Het hof zal voorts tot [datum in]2015 – de datum waarop de dochter van partijen de 21-jarige leeftijd bereikt – rekening houden met de door de man aan de jongmeerderjarige dochter van partijen vrijwillig betaalde of nog te betalen bijdrage van € 140,- per maand, nu de man heeft aangetoond dat hij deze bijdrage tot op heden heeft voldaan en nu de onderhoudsplicht van de man jegens de jongmeerderjarige tot de door het hof genoemde datum voortvloeit uit de wet.
10. Op grond van het hiervoor overwogene had de man in 2014 een draagkrachtruimte van € 114,- per maand, waarvan 60 %, ofwel € 68,- netto per maand, beschikbaar is voor partneralimentatie, zijnde € 106,- bruto per maand. De draagkrachtruimte van de man bedraagt van 1 januari 2015 tot [datum in]2015 € 118,- per maand, waarvan 60 %, ofwel € 71,- netto per maand, beschikbaar is voor partneralimentatie, zijnde € 111,- bruto per maand. Vanaf [datum in] 2015 heeft de man een draagkrachtruimte van € 258,- per maand, waarvan 60 %, ofwel € 155,- netto per maand, beschikbaar is voor partneralimentatie, zijnde € 244,- bruto per maand, op welk bedrag de alimentatie, gelet op het incidenteel appel van de vrouw, kan worden vastgesteld.

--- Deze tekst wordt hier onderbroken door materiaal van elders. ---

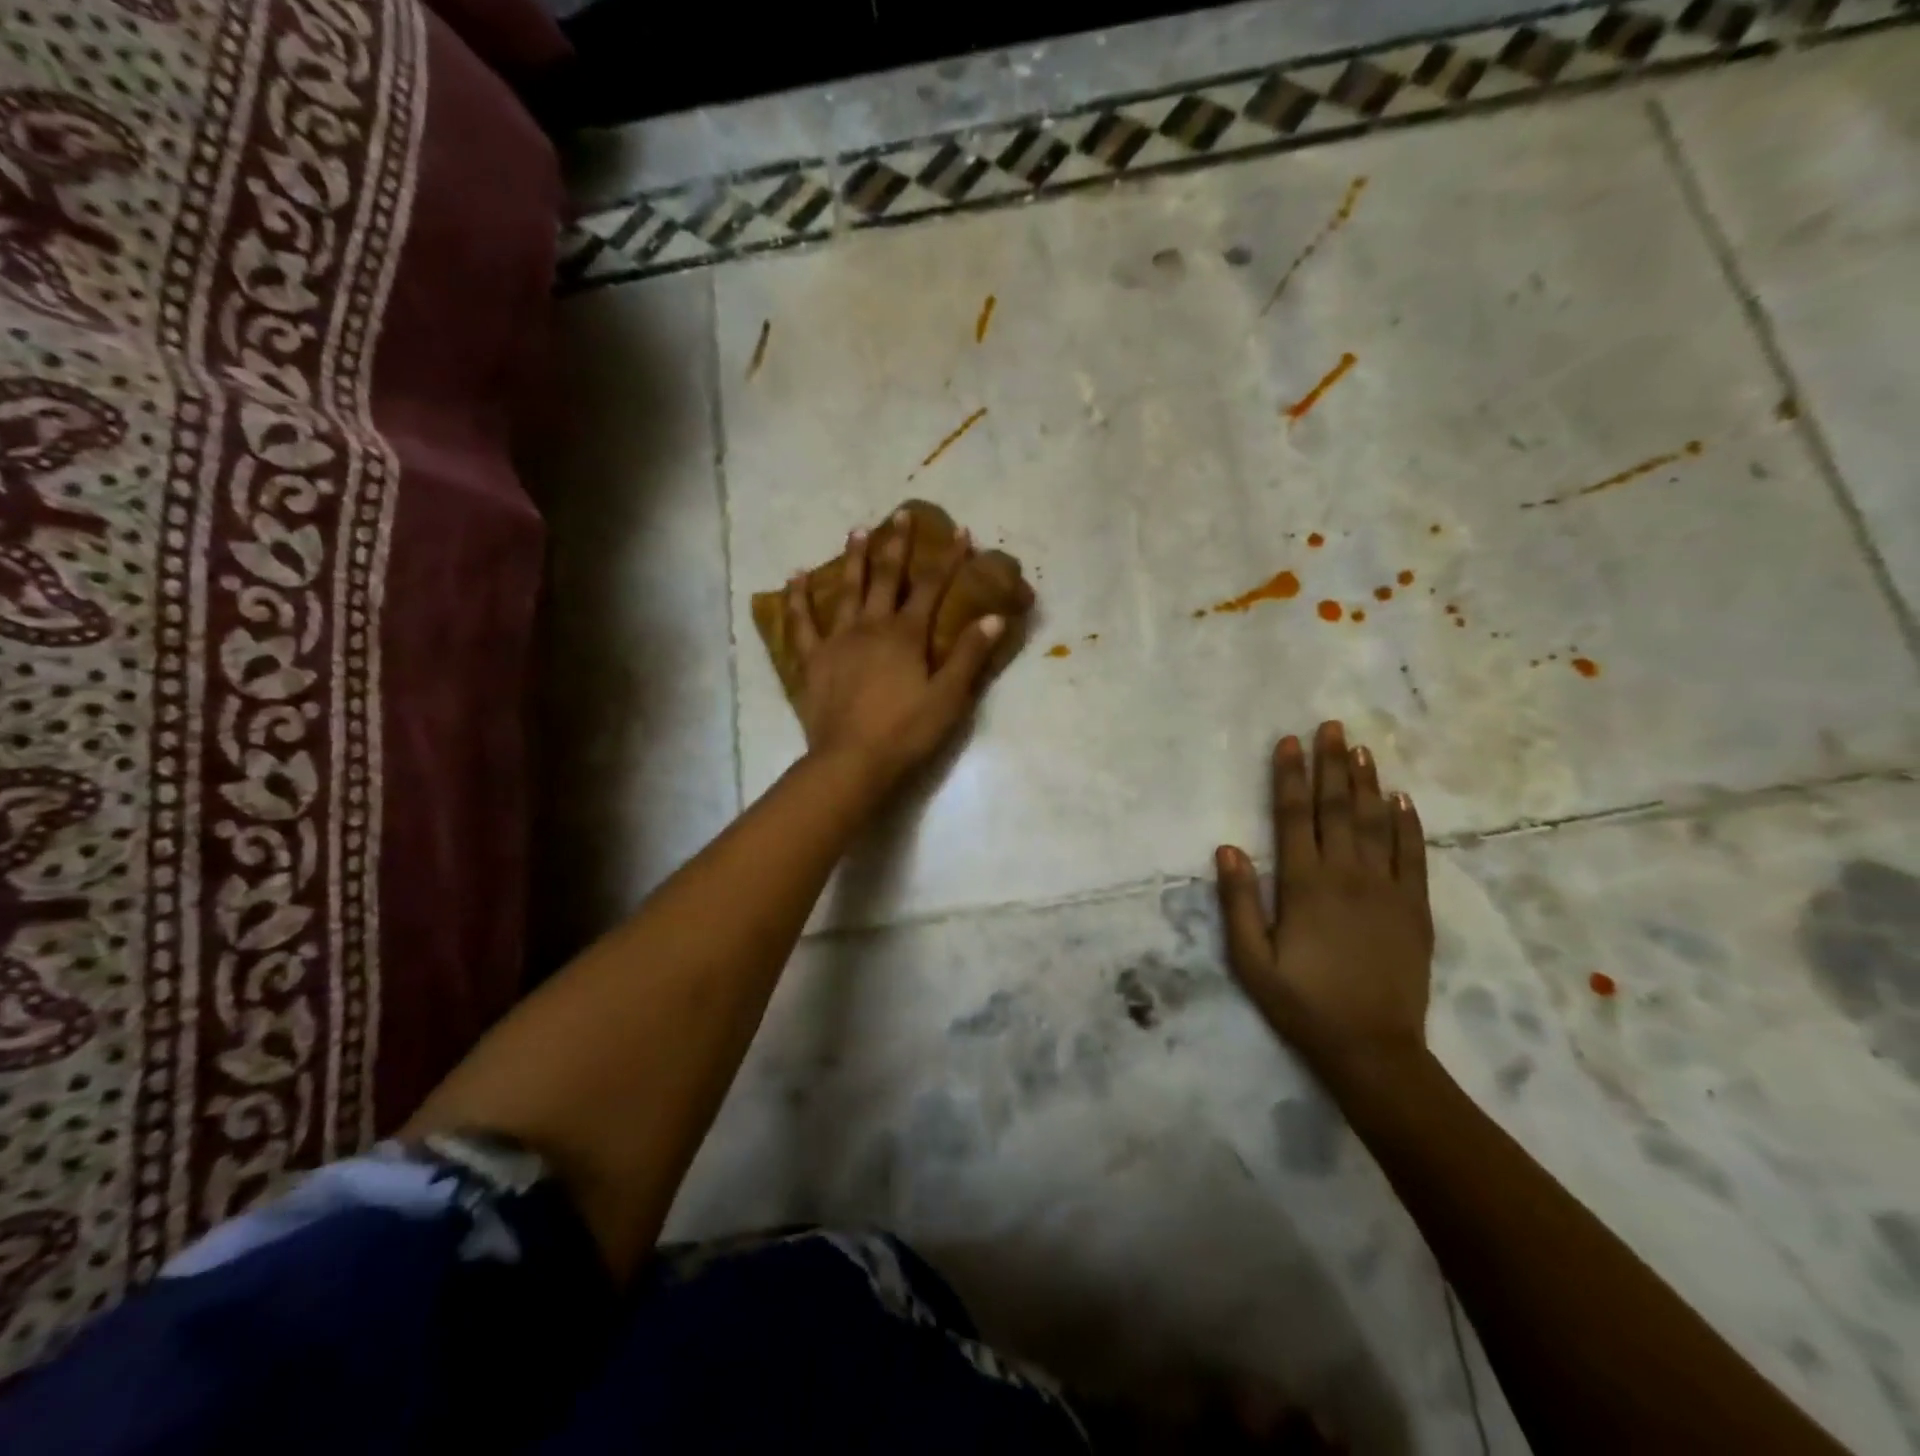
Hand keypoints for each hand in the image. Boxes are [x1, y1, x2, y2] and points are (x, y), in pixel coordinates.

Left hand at [784, 511, 1003, 788]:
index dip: (948, 559)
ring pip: (846, 590)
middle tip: (901, 515)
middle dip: (897, 545)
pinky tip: (795, 575)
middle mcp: (871, 627)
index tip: (960, 532)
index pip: (932, 588)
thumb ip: (970, 656)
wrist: (852, 761)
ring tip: (857, 530)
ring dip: (853, 559)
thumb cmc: (906, 732)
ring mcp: (838, 640)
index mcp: (906, 635)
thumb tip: (993, 618)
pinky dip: (798, 598)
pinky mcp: (813, 660)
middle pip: (886, 578)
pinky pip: (802, 623)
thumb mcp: (949, 697)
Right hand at [1214, 721, 1433, 1080]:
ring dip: (1366, 783)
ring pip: (1375, 823)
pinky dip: (1407, 824)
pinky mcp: (1415, 908)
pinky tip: (1401, 799)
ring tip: (1361, 748)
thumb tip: (1227, 848)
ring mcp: (1387, 890)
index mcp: (1303, 885)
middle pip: (1337, 809)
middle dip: (1331, 765)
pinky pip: (1413, 856)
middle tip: (1331, 726)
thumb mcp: (1250, 959)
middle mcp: (1347, 876)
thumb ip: (1238, 902)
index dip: (1290, 776)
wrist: (1372, 1048)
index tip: (1288, 742)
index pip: (1294, 816)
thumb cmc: (1301, 1002)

11. Uit dit alles volgt dat de draagkracht van de man slechts een alimentatie voor de vrouw toelaat van € 106,- bruto per maand in 2014, van € 111,- bruto per maand met ingang van 1 januari 2015 en van € 244,- per maand met ingang van [datum in] 2015, welke alimentatie, gelet op haar behoefte en andere inkomsten in overeenstemming is met de wettelijke maatstaven, zodat de bestreden uitspraak moet worden vernietigd.

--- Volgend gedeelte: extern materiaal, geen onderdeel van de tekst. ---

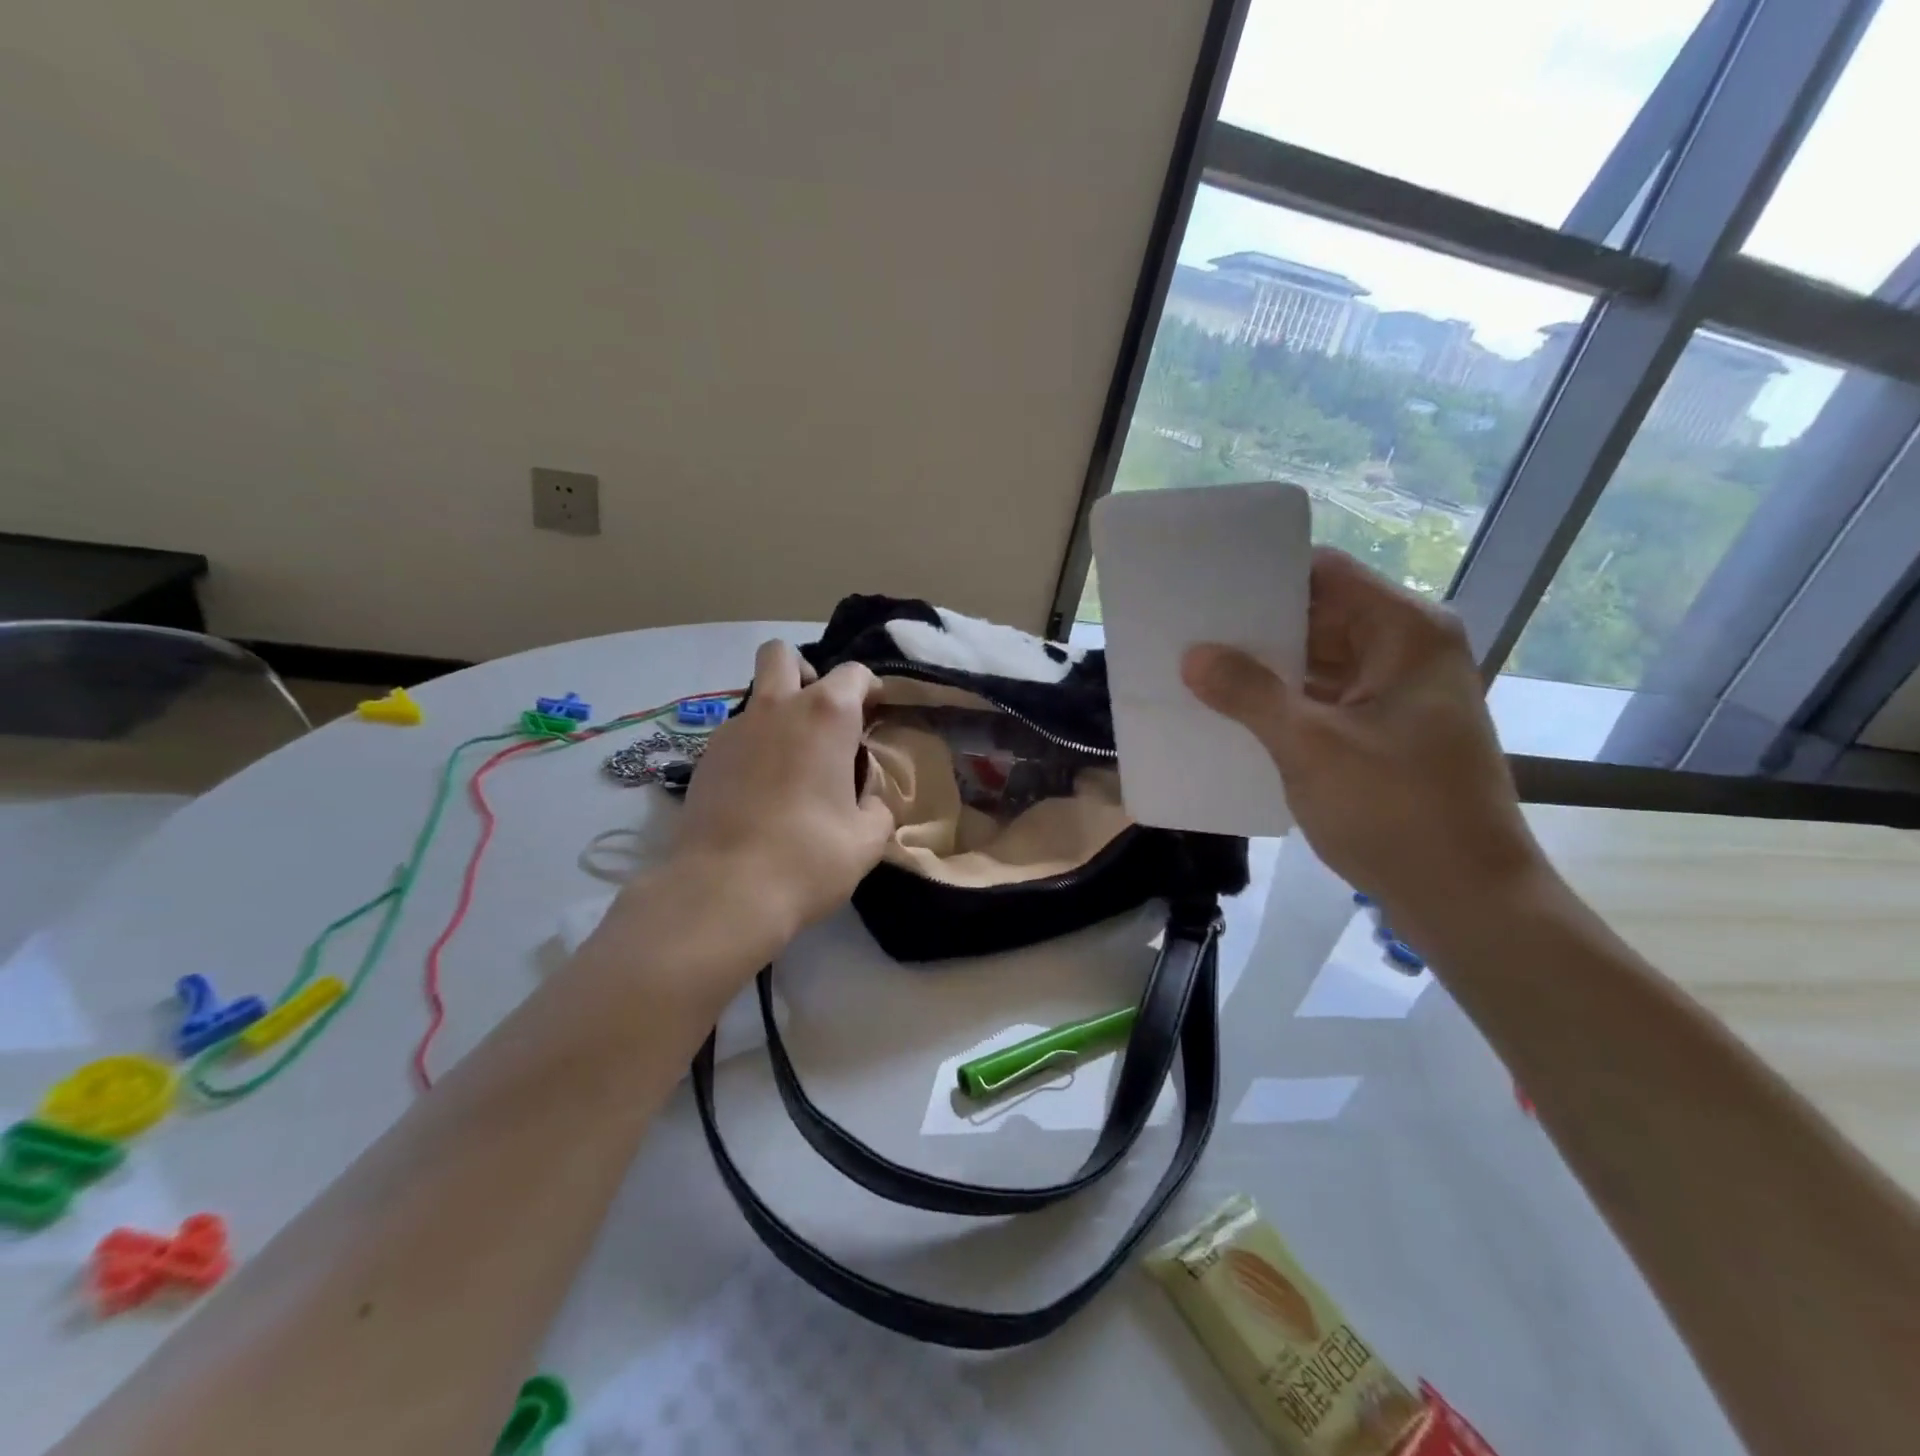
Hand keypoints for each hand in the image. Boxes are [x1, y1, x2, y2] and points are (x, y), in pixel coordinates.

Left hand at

12. Gelet op de familierechtelijke aard van de procedure zal het hof de proceskosten in hoger beroep compenseren.
13. Dit leidt tot de volgende beslissing.

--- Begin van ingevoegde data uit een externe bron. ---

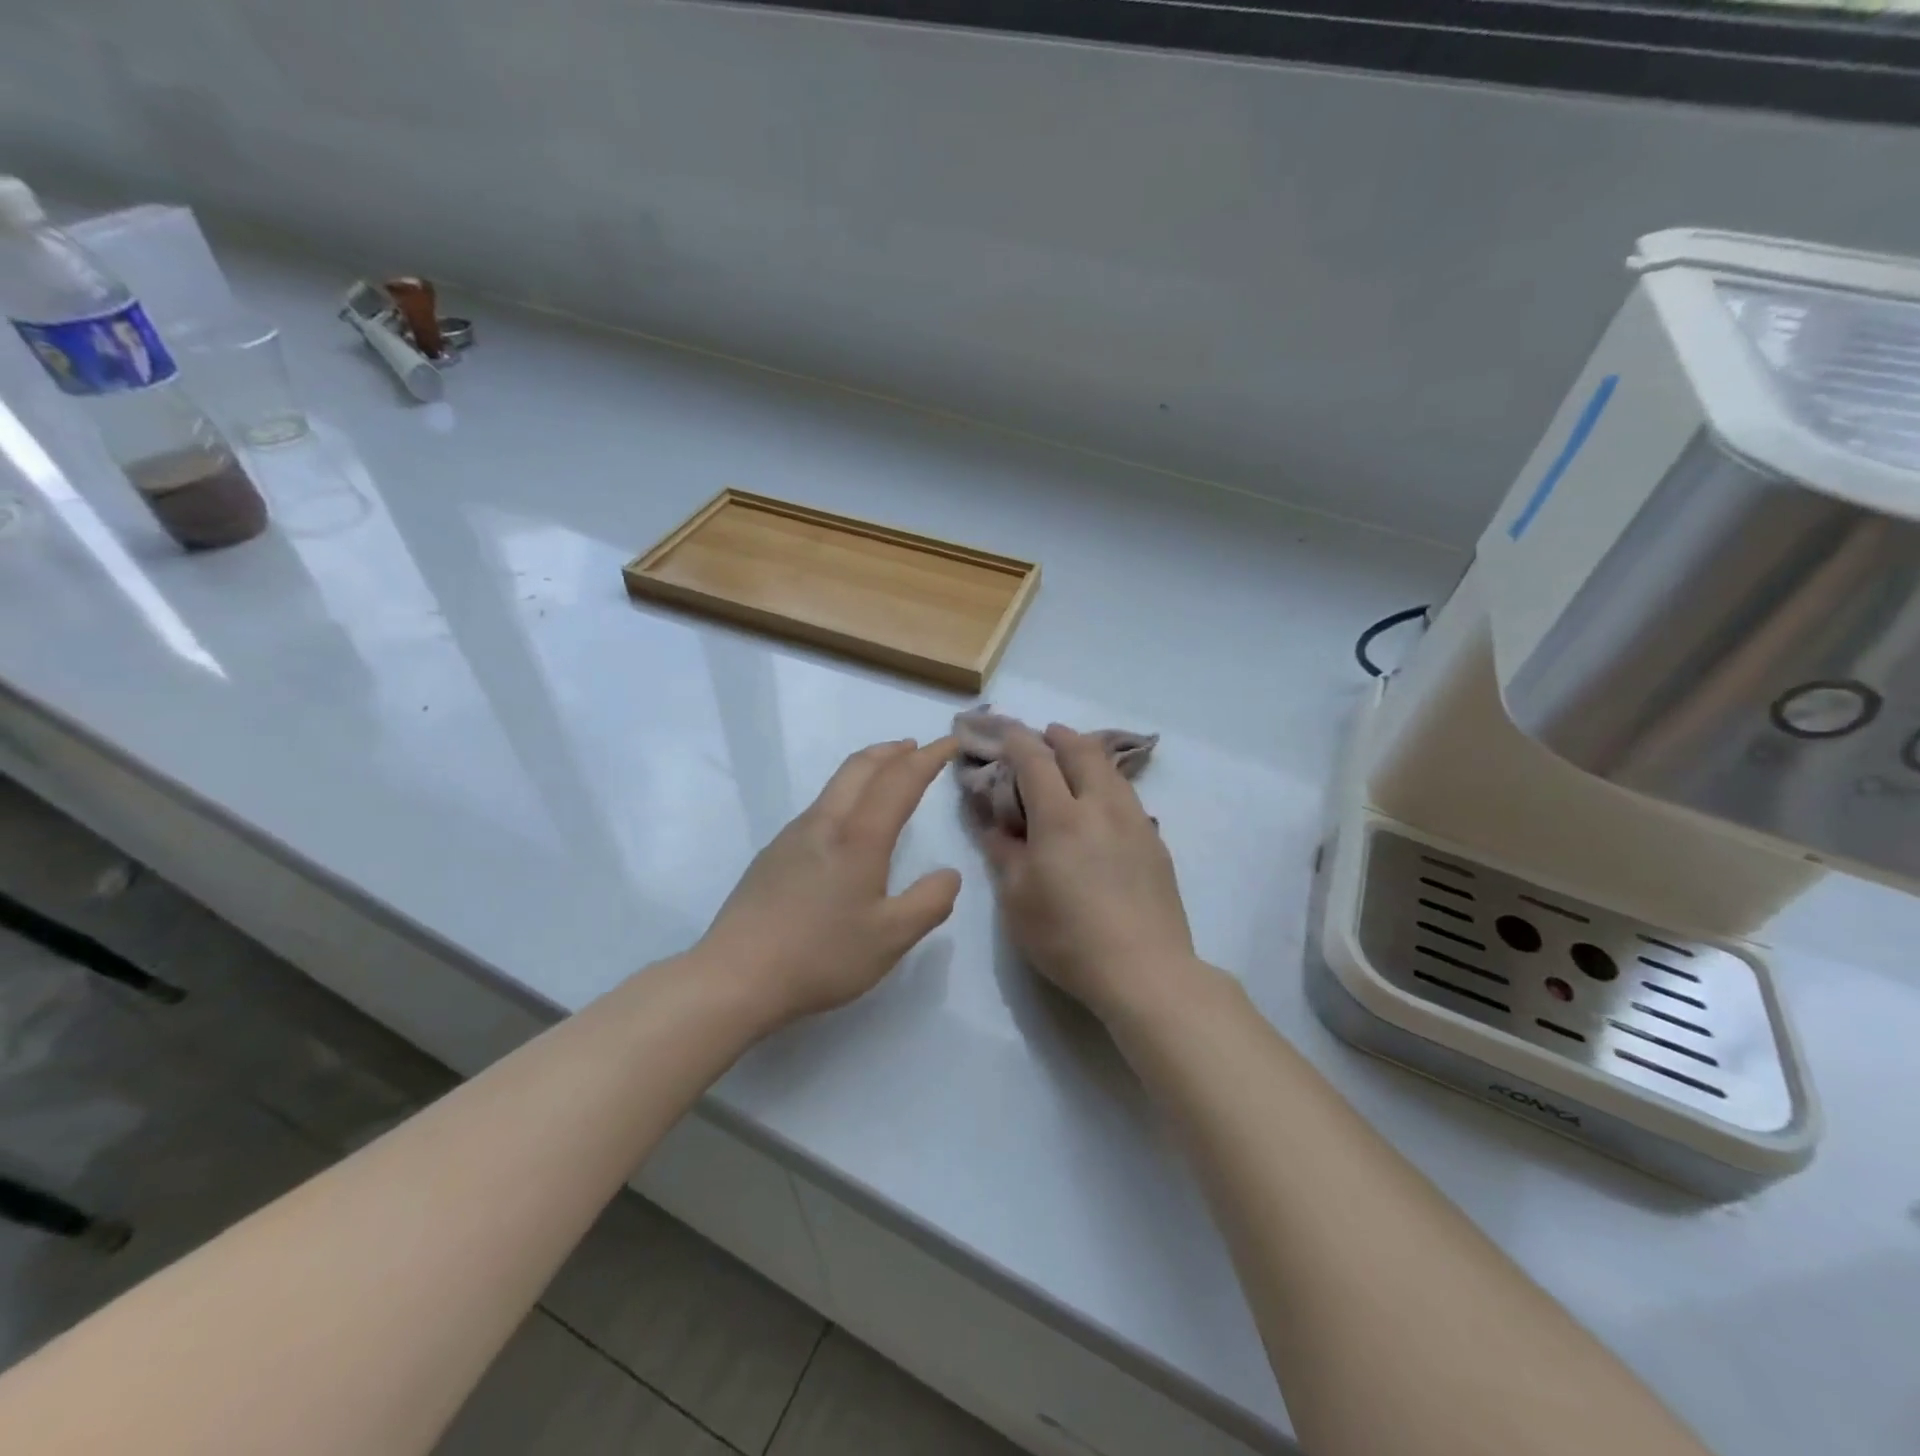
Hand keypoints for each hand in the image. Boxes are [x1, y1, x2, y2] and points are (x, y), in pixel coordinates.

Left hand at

BESLISSING OP HET PRINCIPALE EN HET INCIDENTELE HOGER BEROEP
Het hof:
vernietigt de bestreden beschikking voor zover aan het oordeel van het hof onderworpen en, in zoverre opnieuw beschikkende:
bepaalt - met dienovereenkomstige wijziging van de overeenkomst tussen partijen, die is vastgelegd in het op 22 april 2009 door partijen ondertekende echtscheidingsconvenant, dat is opgenomen in de beschikking van 10 juni 2009 van de rechtbank Den Haag - de uitkering tot levensonderhoud voor de vrouw ten laste van de man
  • met ingang van 29 juli 2014 tot 1 januari 2015 op € 106,- bruto per maand;
  • met ingang van 1 januari 2015 tot [datum in] 2015 op € 111,- bruto per maand, wat de na heden te verschijnen termijnen betreft bij vooruitbetaling te voldoen;
  • met ingang van [datum in] 2015 op € 244,- bruto per maand, wat de na heden te verschijnen termijnen betreft bij vooruitbetaling te voldoen;
compenseert de proceskosten in die zin dat iedere partij de eigen kosten draagt;
verklaart deze beschikking tot zover uitvoerbaar bij voorraad;
wijst het in hoger beroep meer of anders verzochte af.
Deze beschikking is gegeven door mrs. Husson, Kamminga en Linsen-Penning de Vries, bijgestaan door mr. Hogendoorn-Matthijssen als griffier, en uitgesproken ter openbare terechtzitting van 25 maart 2015.